Quelle est la dernière fois où vous avez eu le sentiment de voir quelque chose de neuf, de découvrir un nouveau talent à l’écran ?

Mon dernier grand festival auquel j’ai assisté était la Berlinale l’hiver dernier. J’ai beaucoup apprécié la forme hybride qui a été utilisée dans le film Orlando, ma biographie politique de Paul B. Preciado. D’une manière très ludique, ce film combine les formes du documentaire, de la fiction, de l’essai, du théâtre et délivre un message très important sur ce que c’est que d’être une personne non binaire.

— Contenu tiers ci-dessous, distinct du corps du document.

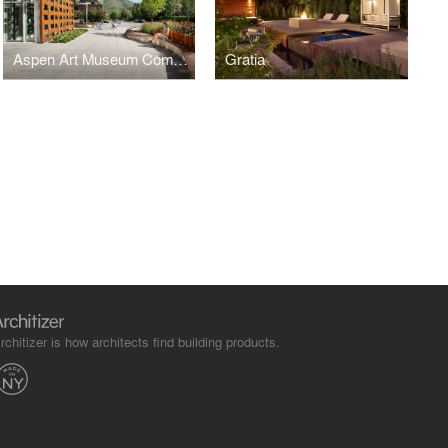
Aspen Art Museum Commons
Gratia
rchitizer is how architects find building products.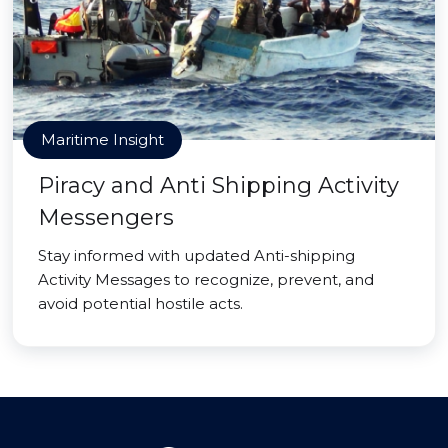
Maritime Insight
Piracy and Anti Shipping Activity
Messengers
Stay informed with updated Anti-shipping
Activity Messages to recognize, prevent, and
avoid potential hostile acts.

J’ai aussi beaucoup aimé un film intitulé El Castillo de Martín Benchimol, un documentaire d’observation sur deux femmes mère et fille vivant dans un château argentin au milieu de nulle part. Ce film combine les scènes documentaires pures avec des situations reconstruites, mais vous avez le sentiment de regarder un film de fiction avec des non-acteurs car c’est si authentique et absurde en termes de dramaturgie et de situations. Je m’intéresse donc de plus en plus aux formes hybrides, et je pense que je vais continuer à explorer et à expérimenter la combinaison de techniques et de formes. C’est ce qui m’inspire maintenant.



Entretien réalisé par Nicolas Bardot le 18 mai 2023. Un grand merci à Luce Grosjean.